Yasmin Wijnaldum (born 10 July 1998) is a Dutch fashion model. She is known for her confident runway walk.

==Early life==
Wijnaldum was born in Amsterdam, Netherlands. Her father is from Suriname, and her mother from the Netherlands. She moved to New York at 16.

==Career==
Wijnaldum made her modeling debut during the 2014 Elite Model Look competition, where she represented the Netherlands during the world final and won a contract with Elite Model Management's Amsterdam branch. After signing to Elite Worldwide and The Society, Wijnaldum made her runway debut at the Jean-Paul Gaultier Haute Couture F/W 15 show, and walked exclusively for Prada during the S/S 16 show season, where she subsequently booked the S/S 16 campaign alongside Sasha Pivovarova and Natalia Vodianova. Her first magazine cover was for I-D Magazines Summer 2016 issue. In 2018, she made her debut at the 2018 Victoria's Secret Fashion Show.

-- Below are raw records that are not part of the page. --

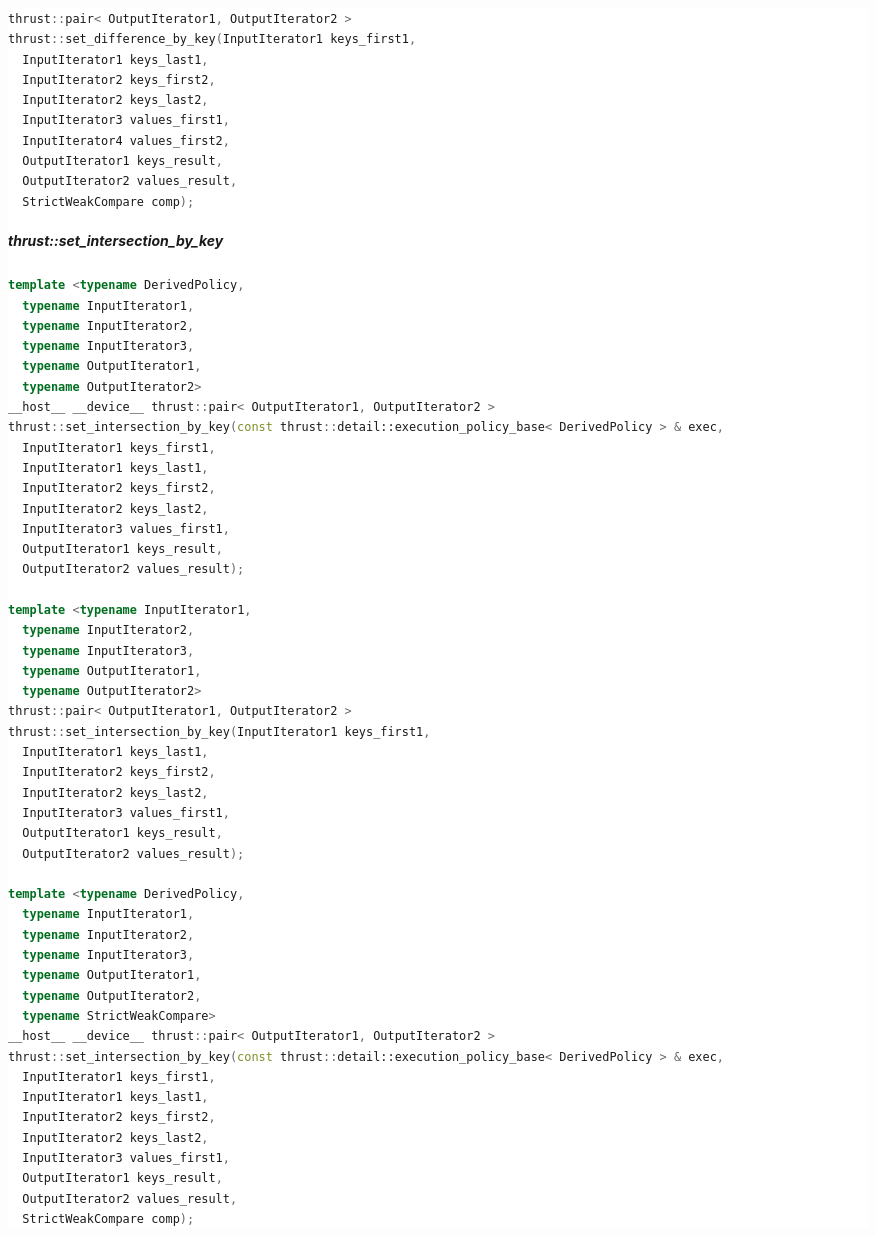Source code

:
 ```cpp
thrust::pair< OutputIterator1, OutputIterator2 >
thrust::set_difference_by_key(InputIterator1 keys_first1,
  InputIterator1 keys_last1,
  InputIterator2 keys_first2,
  InputIterator2 keys_last2,
  InputIterator3 values_first1,
  InputIterator4 values_first2,
  OutputIterator1 keys_result,
  OutputIterator2 values_result,
  StrictWeakCompare comp);
```

##### thrust::set_intersection_by_key

```cpp
template <typename DerivedPolicy,
  typename InputIterator1,
  typename InputIterator2,
  typename InputIterator3,
  typename OutputIterator1,
  typename OutputIterator2>
__host__ __device__ thrust::pair< OutputIterator1, OutputIterator2 >
thrust::set_intersection_by_key(const thrust::detail::execution_policy_base< DerivedPolicy > & exec,
  InputIterator1 keys_first1,
  InputIterator1 keys_last1,
  InputIterator2 keys_first2,
  InputIterator2 keys_last2,
  InputIterator3 values_first1,
  OutputIterator1 keys_result,
  OutputIterator2 values_result);

template <typename InputIterator1,
  typename InputIterator2,
  typename InputIterator3,
  typename OutputIterator1,
  typename OutputIterator2>
thrust::pair< OutputIterator1, OutputIterator2 >
thrust::set_intersection_by_key(InputIterator1 keys_first1,
  InputIterator1 keys_last1,
  InputIterator2 keys_first2,
  InputIterator2 keys_last2,
  InputIterator3 values_first1,
  OutputIterator1 keys_result,
  OutputIterator2 values_result);

template <typename DerivedPolicy,
  typename InputIterator1,
  typename InputIterator2,
  typename InputIterator3,
  typename OutputIterator1,
  typename OutputIterator2,
  typename StrictWeakCompare>
__host__ __device__ thrust::pair< OutputIterator1, OutputIterator2 >
thrust::set_intersection_by_key(const thrust::detail::execution_policy_base< DerivedPolicy > & exec,
  InputIterator1 keys_first1,
  InputIterator1 keys_last1,
  InputIterator2 keys_first2,
  InputIterator2 keys_last2,
  InputIterator3 values_first1,
  OutputIterator1 keys_result,
  OutputIterator2 values_result,
  StrictWeakCompare comp);
```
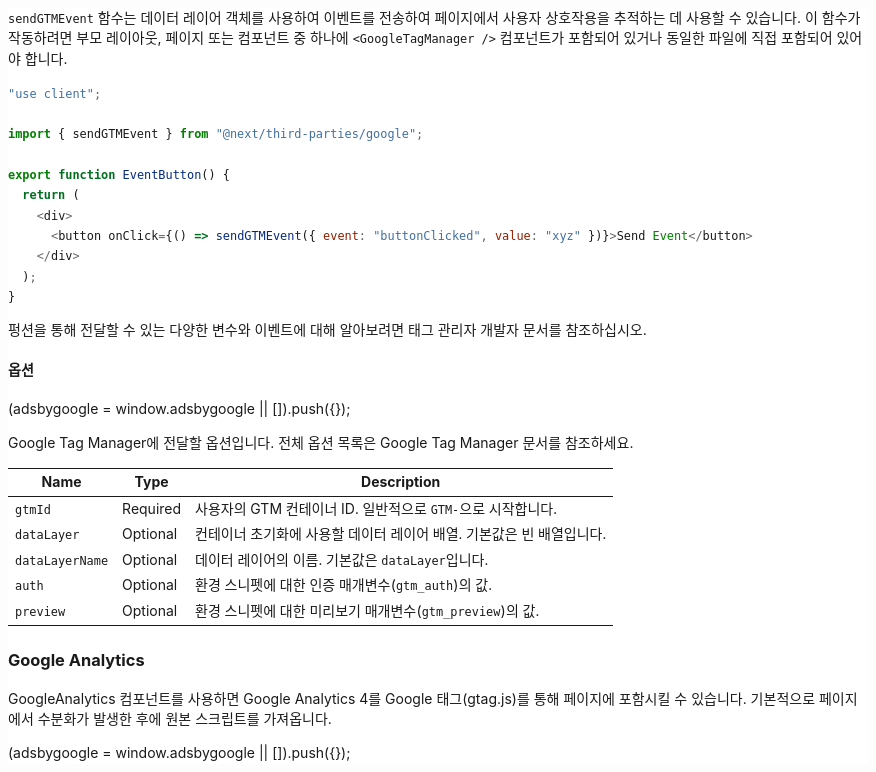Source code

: `sendGTMEvent` 함수는 데이터 레이어 객체를 사용하여 이벤트를 전송하여 페이지에서 사용자 상호작용을 추적하는 데 사용할 수 있습니다. 이 함수가 작동하려면 부모 레이아웃, 페이지 또는 컴포넌트 중 하나에 `<GoogleTagManager />` 컴포넌트가 포함되어 있거나 동일한 파일에 직접 포함되어 있어야 합니다.

```js
"use client";

import { sendGTMEvent } from "@next/third-parties/google";

export function EventButton() {
  return (
    <div>
      <button onClick={() => sendGTMEvent({ event: "buttonClicked", value: "xyz" })}>Send Event</button>
    </div>
  );
}
```

펑션을 통해 전달할 수 있는 다양한 변수와 이벤트에 대해 알아보려면 태그 관리자 개발자 문서를 참조하십시오.

#### 옵션



<ins class="adsbygoogle"
      style="display:block"
      data-ad-client="ca-pub-4877378276818686"
      data-ad-slot="9743150776"
      data-ad-format="auto"
      data-full-width-responsive="true"></ins>
<component is="script">
(adsbygoogle = window.adsbygoogle || []).push({});
</component>

Google Tag Manager에 전달할 옵션입니다. 전체 옵션 목록은 Google Tag Manager 문서를 참조하세요.

| Name            | Type     | Description                                                          |
| --------------- | -------- | -------------------------------------------------------------------- |
| `gtmId`         | Required | 사용자의 GTM 컨테이너 ID. 일반적으로 `GTM-`으로 시작합니다.          |
| `dataLayer`     | Optional | 컨테이너 초기화에 사용할 데이터 레이어 배열. 기본값은 빈 배열입니다. |
| `dataLayerName` | Optional | 데이터 레이어의 이름. 기본값은 `dataLayer`입니다.                    |
| `auth`          | Optional | 환경 스니펫에 대한 인증 매개변수(<code>gtm_auth</code>)의 값.        |
| `preview`       | Optional | 환경 스니펫에 대한 미리보기 매개변수(<code>gtm_preview</code>)의 값. |

### Google Analytics

GoogleAnalytics 컴포넌트를 사용하면 Google Analytics 4를 Google 태그(gtag.js)를 통해 페이지에 포함시킬 수 있습니다. 기본적으로 페이지에서 수분화가 발생한 후에 원본 스크립트를 가져옵니다.



<ins class="adsbygoogle"
      style="display:block"
      data-ad-client="ca-pub-4877378276818686"
      data-ad-slot="9743150776"
      data-ad-format="auto"
      data-full-width-responsive="true"></ins>
<component is="script">
(adsbygoogle = window.adsbygoogle || []).push({});
</component>
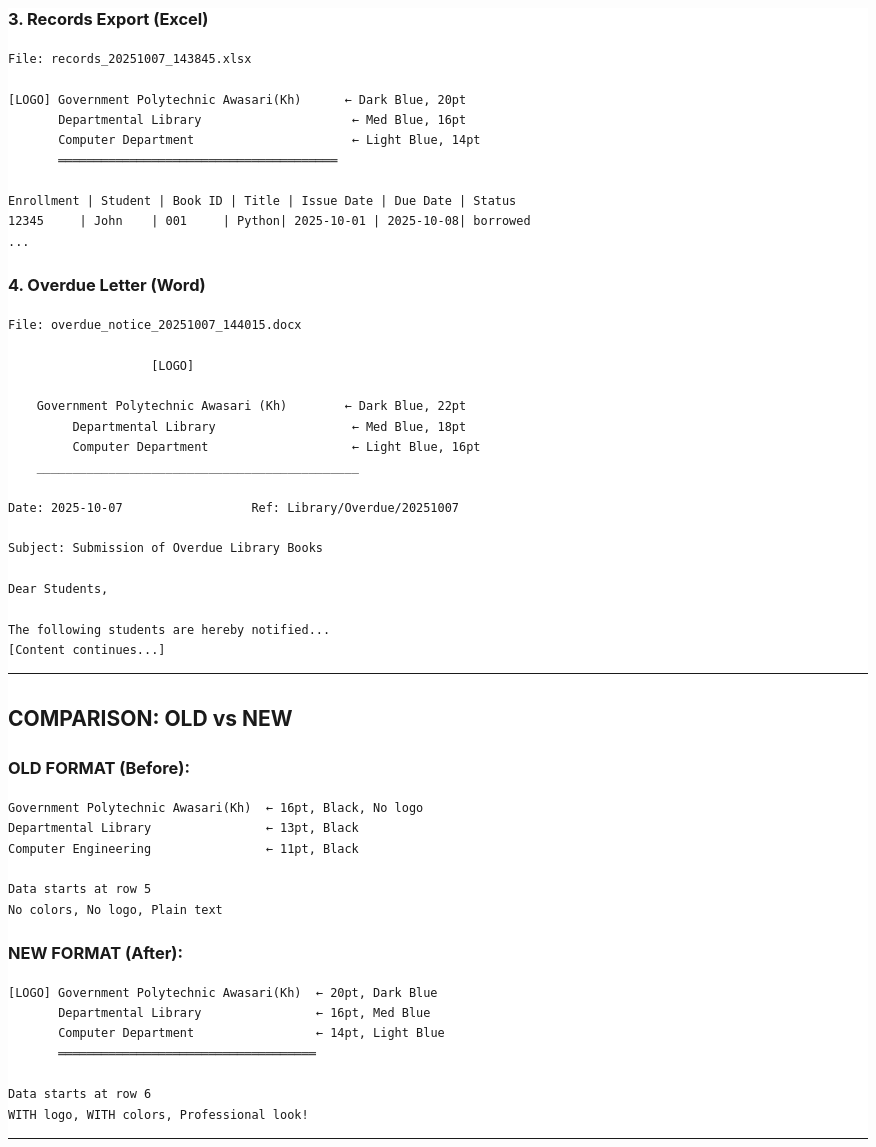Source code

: ### 3. Records Export (Excel)
```
File: records_20251007_143845.xlsx

[LOGO] Government Polytechnic Awasari(Kh)      ← Dark Blue, 20pt
       Departmental Library                     ← Med Blue, 16pt
       Computer Department                      ← Light Blue, 14pt
       ═══════════════════════════════════════

Enrollment | Student | Book ID | Title | Issue Date | Due Date | Status
12345     | John    | 001     | Python| 2025-10-01 | 2025-10-08| borrowed
...
```

### 4. Overdue Letter (Word)
```
File: overdue_notice_20251007_144015.docx

                    [LOGO]

    Government Polytechnic Awasari (Kh)        ← Dark Blue, 22pt
         Departmental Library                   ← Med Blue, 18pt
         Computer Department                    ← Light Blue, 16pt
    _____________________________________________

Date: 2025-10-07                  Ref: Library/Overdue/20251007

Subject: Submission of Overdue Library Books

Dear Students,

The following students are hereby notified...
[Content continues...]
```

---

## COMPARISON: OLD vs NEW

### OLD FORMAT (Before):
```
Government Polytechnic Awasari(Kh)  ← 16pt, Black, No logo
Departmental Library                ← 13pt, Black
Computer Engineering                ← 11pt, Black

Data starts at row 5
No colors, No logo, Plain text
```

### NEW FORMAT (After):
```
[LOGO] Government Polytechnic Awasari(Kh)  ← 20pt, Dark Blue
       Departmental Library                ← 16pt, Med Blue
       Computer Department                 ← 14pt, Light Blue
       ════════════════════════════════════

Data starts at row 6
WITH logo, WITH colors, Professional look!
```

---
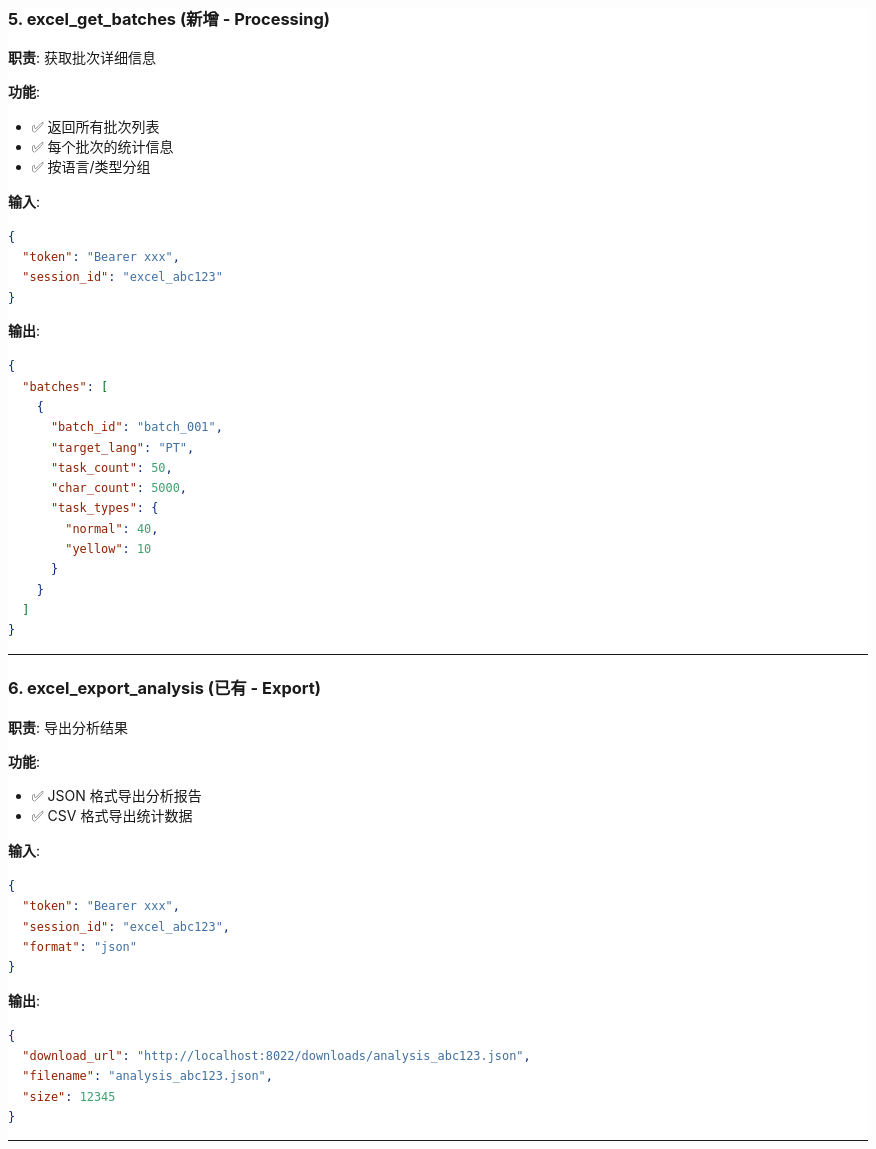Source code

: 
### 5. excel_get_batches (新增 - Processing)
**职责**: 获取批次详细信息

**功能**:
- ✅ 返回所有批次列表
- ✅ 每个批次的统计信息
- ✅ 按语言/类型分组

**输入**:
```json
{
  "token": "Bearer xxx",
  "session_id": "excel_abc123"
}
```

**输出**:
```json
{
  "batches": [
    {
      "batch_id": "batch_001",
      "target_lang": "PT",
      "task_count": 50,
      "char_count": 5000,
      "task_types": {
        "normal": 40,
        "yellow": 10
      }
    }
  ]
}
```

---

### 6. excel_export_analysis (已有 - Export)
**职责**: 导出分析结果

**功能**:
- ✅ JSON 格式导出分析报告
- ✅ CSV 格式导出统计数据

**输入**:
```json
{
  "token": "Bearer xxx",
  "session_id": "excel_abc123",
  "format": "json"
}
```

**输出**:
```json
{
  "download_url": "http://localhost:8022/downloads/analysis_abc123.json",
  "filename": "analysis_abc123.json",
  "size": 12345
}
```

---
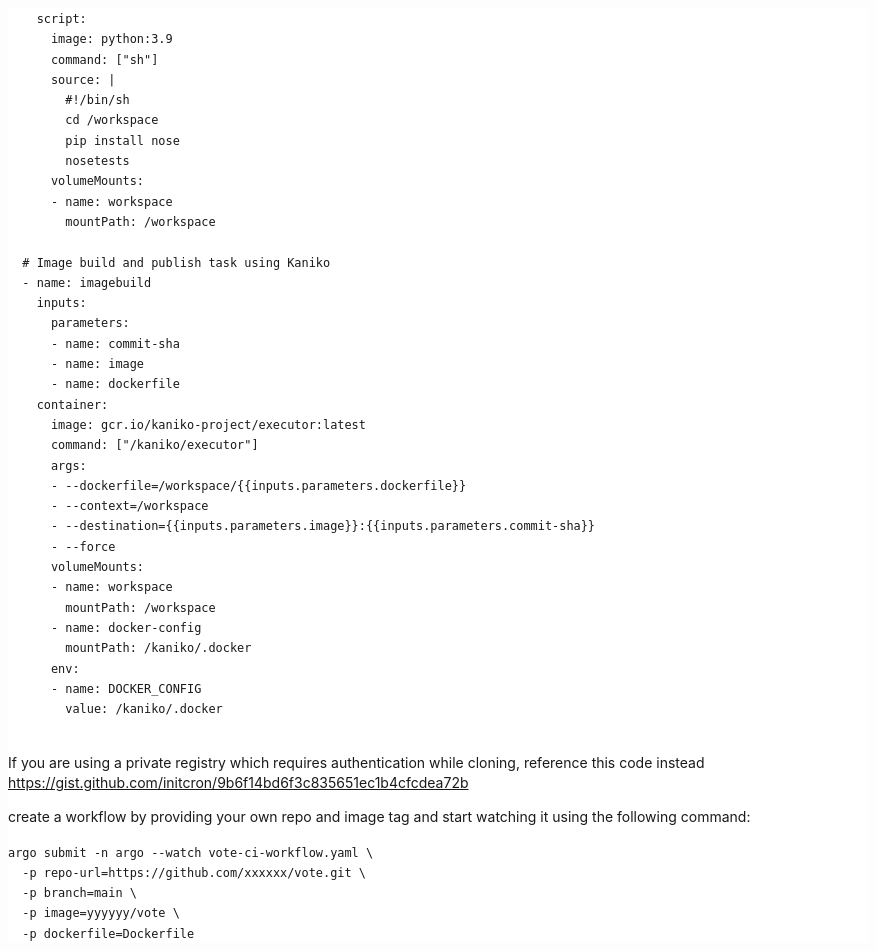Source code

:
 ```
    script:
      image: python:3.9
      command: ["sh"]
      source: |
        #!/bin/sh
        cd /workspace
        pip install nose
        nosetests
      volumeMounts:
      - name: workspace
        mountPath: /workspace

  # Image build and publish task using Kaniko
  - name: imagebuild
    inputs:
      parameters:
      - name: commit-sha
      - name: image
      - name: dockerfile
    container:
      image: gcr.io/kaniko-project/executor:latest
      command: ["/kaniko/executor"]
      args:
      - --dockerfile=/workspace/{{inputs.parameters.dockerfile}}
      - --context=/workspace
      - --destination={{inputs.parameters.image}}:{{inputs.parameters.commit-sha}}
      - --force
      volumeMounts:
      - name: workspace
        mountPath: /workspace
      - name: docker-config
        mountPath: /kaniko/.docker
      env:
      - name: DOCKER_CONFIG
        value: /kaniko/.docker


```

If you are using a private registry which requires authentication while cloning, reference this code instead https://gist.github.com/initcron/9b6f14bd6f3c835651ec1b4cfcdea72b 

create a workflow by providing your own repo and image tag and start watching it using the following command:

```
argo submit -n argo --watch vote-ci-workflow.yaml \
  -p repo-url=https://github.com/xxxxxx/vote.git \
  -p branch=main \
  -p image=yyyyyy/vote \
  -p dockerfile=Dockerfile
```
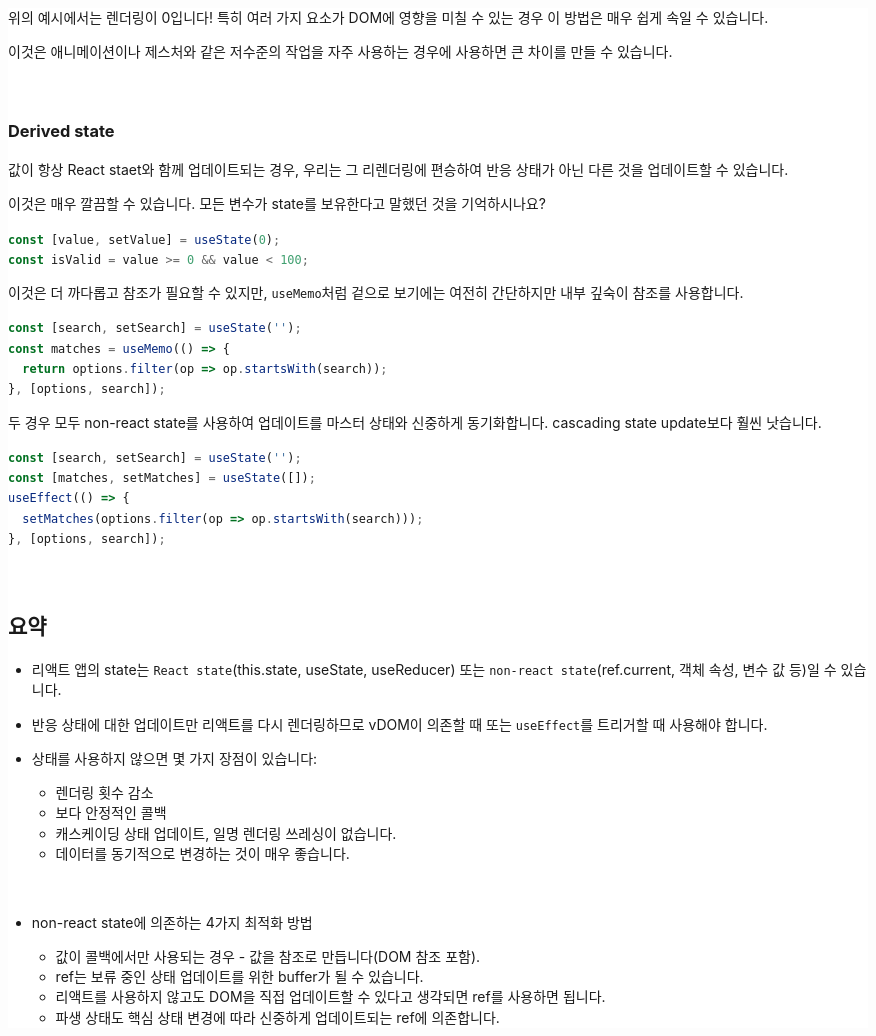 위의 예시에서는 렌더링이 0입니다! 특히 여러 가지 요소가 DOM에 영향을 미칠 수 있는 경우 이 방법은 매우 쉽게 속일 수 있습니다. 

이것은 애니메이션이나 제스처와 같은 저수준의 작업을 자주 사용하는 경우에 사용하면 큰 차이를 만들 수 있습니다.

<br>

### Derived state

값이 항상 React staet와 함께 업데이트되는 경우, 우리는 그 리렌더링에 편승하여 반응 상태가 아닌 다른 것을 업데이트할 수 있습니다. 

이것은 매우 깔끔할 수 있습니다. 모든 변수가 state를 보유한다고 말했던 것을 기억하시나요?

```jsx
const [value, setValue] = useState(0);
const isValid = value >= 0 && value < 100;
```

이것은 더 까다롭고 참조가 필요할 수 있지만, `useMemo`처럼 겉으로 보기에는 여전히 간단하지만 내부 깊숙이 참조를 사용합니다.

```jsx
const [search, setSearch] = useState('');
const matches = useMemo(() => {
  return options.filter(op => op.startsWith(search));
}, [options, search]);
```

두 경우 모두 non-react state를 사용하여 업데이트를 마스터 상태와 신중하게 동기화합니다. cascading state update보다 훨씬 낫습니다.

```jsx
const [search, setSearch] = useState('');
const [matches, setMatches] = useState([]);
useEffect(() => {
  setMatches(options.filter(op => op.startsWith(search)));
}, [options, search]);
```

<br>

## 요약

- 리액트 앱의 state는 `React state`(this.state, useState, useReducer) 또는 `non-react state`(ref.current, 객체 속성, 변수 값 등)일 수 있습니다.
- 반응 상태에 대한 업데이트만 리액트를 다시 렌더링하므로 vDOM이 의존할 때 또는 `useEffect`를 트리거할 때 사용해야 합니다.
- 상태를 사용하지 않으면 몇 가지 장점이 있습니다:

    - 렌더링 횟수 감소
    - 보다 안정적인 콜백
    - 캐스케이딩 상태 업데이트, 일명 렌더링 쓰레싱이 없습니다.
    - 데이터를 동기적으로 변경하는 것이 매우 좋습니다.
    
<br>

- non-react state에 의존하는 4가지 최적화 방법

    - 값이 콜백에서만 사용되는 경우 - 값을 참조로 만듭니다(DOM 참조 포함).
    - ref는 보류 중인 상태 업데이트를 위한 buffer가 될 수 있습니다.
    - 리액트를 사용하지 않고도 DOM을 직접 업데이트할 수 있다고 생각되면 ref를 사용하면 됩니다.
    - 파생 상태도 핵심 상태 변경에 따라 신중하게 업데이트되는 ref에 의존합니다.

In 2017, Wijnaldum was chosen as one of the "11 Models You Need to Know" by Vogue Arabia.

From 2017 to 2019, Wijnaldum was listed as one of Models' "Top 50" models and was also ranked on its former "Top Sexiest" list. She was ranked in 2018 on the Business of Fashions annual list of 500 people shaping the fashion industry.

In 2021 Wijnaldum walked a singular show, that being Chanel SS22 #PFW. After that she went on a hiatus from runway for over a year. Up until July of 2023 where she returned to the runway for Valentino Couture AW23. She didn’t make a full comeback until March 2024, walking with Moncler.